Bij de Grot ging alles al spoedig weer z’n gangetje. Het was een prachtig najaar. Het gras op de velden rimpelde in gouden golven in de straffe wind en de bomen bij de Rivier waren in schitterende geelen roodtinten getooid. De struiken waren beladen met rijpe bessen, appels hadden rode wangetjes maar een zure smaak, in afwachting van de eerste vorst waarna ze zoet zouden smaken, en noten vielen van de bomen. Zolang het weer mooi bleef, werden de dagen gevuld met het verzamelen van de schatten van het najaar, de vruchten, noten, bessen, wortels en kruiden.

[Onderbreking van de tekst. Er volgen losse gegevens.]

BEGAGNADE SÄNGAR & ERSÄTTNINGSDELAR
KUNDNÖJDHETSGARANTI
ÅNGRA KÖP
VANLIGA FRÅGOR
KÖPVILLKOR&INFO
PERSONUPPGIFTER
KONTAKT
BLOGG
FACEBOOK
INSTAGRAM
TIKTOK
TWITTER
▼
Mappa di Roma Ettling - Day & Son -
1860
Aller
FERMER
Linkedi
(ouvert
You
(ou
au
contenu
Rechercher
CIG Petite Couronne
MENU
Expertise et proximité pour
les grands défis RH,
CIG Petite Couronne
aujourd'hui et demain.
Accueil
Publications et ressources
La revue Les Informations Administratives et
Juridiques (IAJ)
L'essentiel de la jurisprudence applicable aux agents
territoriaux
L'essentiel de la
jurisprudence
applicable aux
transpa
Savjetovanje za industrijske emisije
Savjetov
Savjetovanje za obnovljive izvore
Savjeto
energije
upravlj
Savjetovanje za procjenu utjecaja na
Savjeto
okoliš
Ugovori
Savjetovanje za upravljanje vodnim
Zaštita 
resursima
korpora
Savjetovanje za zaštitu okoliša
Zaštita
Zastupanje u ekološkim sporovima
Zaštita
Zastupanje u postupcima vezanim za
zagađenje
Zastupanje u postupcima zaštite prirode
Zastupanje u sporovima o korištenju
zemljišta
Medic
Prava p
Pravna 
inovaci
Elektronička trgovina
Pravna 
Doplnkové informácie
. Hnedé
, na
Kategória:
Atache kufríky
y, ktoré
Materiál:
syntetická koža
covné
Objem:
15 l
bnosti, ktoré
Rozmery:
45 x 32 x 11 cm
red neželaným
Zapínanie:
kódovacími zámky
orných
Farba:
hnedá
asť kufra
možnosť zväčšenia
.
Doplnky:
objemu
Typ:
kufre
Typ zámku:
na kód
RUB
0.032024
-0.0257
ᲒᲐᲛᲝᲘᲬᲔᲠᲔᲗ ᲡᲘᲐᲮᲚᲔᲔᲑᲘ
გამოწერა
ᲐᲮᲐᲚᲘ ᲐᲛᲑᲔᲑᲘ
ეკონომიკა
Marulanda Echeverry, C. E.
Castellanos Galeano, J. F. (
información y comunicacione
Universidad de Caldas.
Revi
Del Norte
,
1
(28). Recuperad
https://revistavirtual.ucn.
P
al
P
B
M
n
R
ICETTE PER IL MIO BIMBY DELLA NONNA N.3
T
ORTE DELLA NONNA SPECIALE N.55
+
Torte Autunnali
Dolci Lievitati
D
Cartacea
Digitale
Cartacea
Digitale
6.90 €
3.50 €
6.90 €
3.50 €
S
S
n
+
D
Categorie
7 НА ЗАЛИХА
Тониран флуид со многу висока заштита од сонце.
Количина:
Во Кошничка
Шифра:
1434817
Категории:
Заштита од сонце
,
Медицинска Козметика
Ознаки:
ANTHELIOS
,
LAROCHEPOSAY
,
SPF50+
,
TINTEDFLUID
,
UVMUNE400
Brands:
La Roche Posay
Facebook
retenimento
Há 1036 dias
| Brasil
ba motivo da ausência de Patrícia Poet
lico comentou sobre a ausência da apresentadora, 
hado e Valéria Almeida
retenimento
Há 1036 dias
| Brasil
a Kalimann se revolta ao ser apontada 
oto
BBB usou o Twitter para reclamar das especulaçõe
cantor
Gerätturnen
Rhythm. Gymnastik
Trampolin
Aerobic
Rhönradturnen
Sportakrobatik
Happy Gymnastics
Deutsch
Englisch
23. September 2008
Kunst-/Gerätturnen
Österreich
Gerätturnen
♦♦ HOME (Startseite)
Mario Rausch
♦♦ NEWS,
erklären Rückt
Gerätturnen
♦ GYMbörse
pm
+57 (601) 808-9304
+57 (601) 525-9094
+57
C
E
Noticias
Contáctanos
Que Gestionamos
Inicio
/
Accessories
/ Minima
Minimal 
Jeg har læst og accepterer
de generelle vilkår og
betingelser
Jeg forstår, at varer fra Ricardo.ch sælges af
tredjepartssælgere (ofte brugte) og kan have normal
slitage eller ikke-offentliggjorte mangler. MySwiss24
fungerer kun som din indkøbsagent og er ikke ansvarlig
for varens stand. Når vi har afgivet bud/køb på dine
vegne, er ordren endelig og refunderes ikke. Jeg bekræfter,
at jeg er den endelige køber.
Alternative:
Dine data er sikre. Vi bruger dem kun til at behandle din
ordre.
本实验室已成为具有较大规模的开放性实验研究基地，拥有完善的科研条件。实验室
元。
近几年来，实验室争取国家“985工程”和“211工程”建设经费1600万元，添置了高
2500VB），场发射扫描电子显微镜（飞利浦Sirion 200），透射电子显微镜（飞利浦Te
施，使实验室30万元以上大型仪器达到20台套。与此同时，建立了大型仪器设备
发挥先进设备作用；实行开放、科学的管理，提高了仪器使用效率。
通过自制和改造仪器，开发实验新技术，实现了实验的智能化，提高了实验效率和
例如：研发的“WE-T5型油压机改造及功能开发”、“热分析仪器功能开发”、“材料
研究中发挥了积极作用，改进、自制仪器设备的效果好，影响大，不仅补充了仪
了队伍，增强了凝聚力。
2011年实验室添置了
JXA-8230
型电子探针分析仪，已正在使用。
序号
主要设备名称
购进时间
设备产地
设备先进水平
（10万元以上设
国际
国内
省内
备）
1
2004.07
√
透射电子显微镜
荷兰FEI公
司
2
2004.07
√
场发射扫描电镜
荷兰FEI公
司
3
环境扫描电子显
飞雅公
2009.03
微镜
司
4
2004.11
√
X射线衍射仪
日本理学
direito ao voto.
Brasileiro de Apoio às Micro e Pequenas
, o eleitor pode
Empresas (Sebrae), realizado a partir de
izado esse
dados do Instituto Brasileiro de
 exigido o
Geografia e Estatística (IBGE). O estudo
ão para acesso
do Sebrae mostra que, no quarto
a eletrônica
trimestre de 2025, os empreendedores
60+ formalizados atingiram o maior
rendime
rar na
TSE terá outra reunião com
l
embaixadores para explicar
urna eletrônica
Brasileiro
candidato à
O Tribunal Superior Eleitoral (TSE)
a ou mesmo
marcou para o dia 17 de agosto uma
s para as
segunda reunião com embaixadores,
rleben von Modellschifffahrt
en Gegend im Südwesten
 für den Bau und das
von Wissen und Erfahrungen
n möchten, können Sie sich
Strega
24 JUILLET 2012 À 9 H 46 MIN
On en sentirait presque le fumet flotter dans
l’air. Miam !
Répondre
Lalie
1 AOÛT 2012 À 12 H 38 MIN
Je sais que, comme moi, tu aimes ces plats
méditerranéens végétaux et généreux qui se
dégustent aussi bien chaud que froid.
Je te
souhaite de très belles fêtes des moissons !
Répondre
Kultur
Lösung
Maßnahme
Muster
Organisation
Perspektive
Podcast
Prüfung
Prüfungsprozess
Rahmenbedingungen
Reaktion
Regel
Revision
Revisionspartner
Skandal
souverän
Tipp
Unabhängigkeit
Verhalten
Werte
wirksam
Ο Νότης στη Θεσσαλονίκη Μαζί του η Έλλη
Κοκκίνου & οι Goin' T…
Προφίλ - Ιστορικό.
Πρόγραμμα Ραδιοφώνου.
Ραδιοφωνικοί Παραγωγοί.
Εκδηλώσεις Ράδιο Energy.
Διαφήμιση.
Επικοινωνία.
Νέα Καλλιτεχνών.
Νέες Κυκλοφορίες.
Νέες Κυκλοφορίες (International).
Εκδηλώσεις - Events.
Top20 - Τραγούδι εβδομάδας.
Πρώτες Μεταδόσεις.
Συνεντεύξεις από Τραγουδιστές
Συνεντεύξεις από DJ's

Toen het kouder werd en de temperatuur ‘s nachts weer tot onder het vriespunt daalde, gingen er regelmatig groepjes jagers op pad om te zorgen voor een flinke voorraad vers vlees als aanvulling op het gedroogde vlees van de zomerjacht.
Tijdens de warme dagen vlak na hun terugkeer werden de voorraadkuilen geïnspecteerd en in de aarde die gedurende de zomer zacht was geworden werden nieuwe kuilen gegraven, waardoor ze onder het normale niveau van de permafrost kwamen te liggen. Vervolgens werden de wanden met stenen bekleed. Het verse vlees werd in stukken gesneden en ‘s nachts op hoge platforms gelegd, buiten bereik van dieren die op zoek waren naar voedsel, om in de nachtlucht te bevriezen. ‘s Ochtends werd dat vlees dan in de diepe kuilen gelegd, waar het niet meer zou ontdooien als het overdag weer warmer werd. In de buurt van de Negende Grot bevonden zich verscheidene van zulke koude kelders. Ook werden er ondiepere kelders gegraven, waar fruit en groenten bewaard werden en koel bleven, maar niet bevroren gedurende het vroege winterseizoen. Later, als de ijskoude winter oprukte en de grond bevroor, werden de groenten en het fruit uit de kuilen gehaald en achter in de schuilplaats gelegd.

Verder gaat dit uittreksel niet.